Just when revenues are hitting decade old lows, the cost of financing for your favourite oil company is going up…
The oil industry is all about boom and bust. We live with inherently long investment cycles and have global macro-cycles layered on top. I have speculated about the ability (or rather, inability) of the financial markets to respond to a second coming of the US shale industry in a previous post. What is significant for all players is that the cost of capital is increasing across the board.
Typically companies finance themselves with a combination of debt and equity. We may hear all sorts of nomenclature with term loans, revolvers, RBLs, mezzanine, bonds, kickers, warrants etc, but it is all either debt or equity in some form. The average cost of financing a company can be simplified to the Weighted Average Cost of Capital (WACC) – where the cost of each component is weighted by its relative proportion in the mix:
WACC = (%debt * cost of debt) + (%equity * cost of equity)
Importantly the %equity term should be thought of as 1-%debt, because when debt is not available, equity has to make up the delta. The obvious case of this is exploration companies who have no access to debt are 100% equity funded.
Pre-2008 financial crash, debt was cheap and abundant due to the recycling of sub-prime money into the system.

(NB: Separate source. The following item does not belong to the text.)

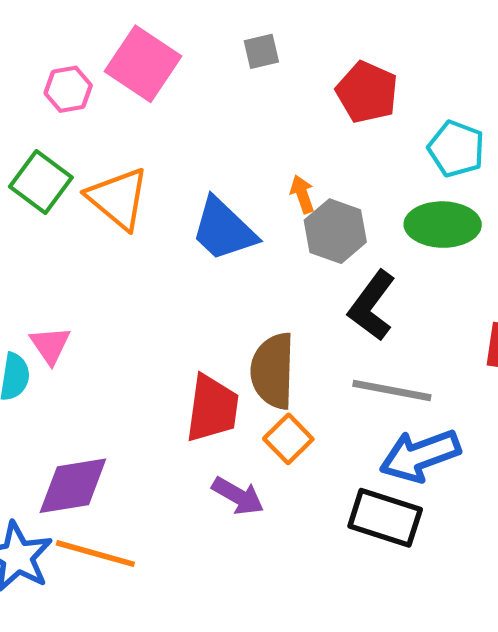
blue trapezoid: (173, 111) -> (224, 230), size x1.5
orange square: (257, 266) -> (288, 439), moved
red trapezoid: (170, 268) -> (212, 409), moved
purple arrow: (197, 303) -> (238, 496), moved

In the post-2008 crisis days debt has been even cheaper and even more abundant thanks to QE. It is quite easy to correlate both the US shale-oil boom and a world-wide string of exploration failures to this easy money. If money is so cheap that it has almost no value you can go chasing dreams… with hindsight, some wildly optimistic exploration wells were drilled (unsuccessfully) in the last 5 years.
In the down-swing, banks panic and reduce their lending – indeed some close their O&G desks completely. Thus debt becomes more scarce and equity has to be brought in to plug the gap. Of course a company with less debt capacity is inherently more risky, and more needy, so the additional equity comes at a price, and that price is the dilution of existing equity. Oh and if the sector is out of favour, the cost of equity (you have to offer a bigger discount to attract the equity so that it can aspire to risk-weighted returns, since it is competing with other sectors globally)…. goes even higher.
So for the WACC, the % of debt decreases (and its cost increases, although this is a second order variable), whilst the % equity increases, and the cost of equity increases. Equity is always more expensive than debt, and now it is much more expensive, so the whole WACC is up by a lot.
So when you next do a DCF analysis on a company, stop and ask yourself:
- Is the the discount rate you are using (10%, 12%, 15%.. ?) is really a reflection of the real risk/cost built into that company’s finances?
- Is it right to use the same discount rate at the top of the cycle as at the bottom? (Answer: no.)
- If you are comparing two companies – their balance sheets should, to a large extent, determine the discount rate you should apply, and it may well not be the same, even if they have similar assets/geographies.
The value of an unfunded business plan could arguably tend towards zero… or the at the very minimum the analysis should be done on a per-share basis taking into account the increased level of equity now needed to fund that business plan – hence dropping the per-share value of that plan because of the new dilution dynamics!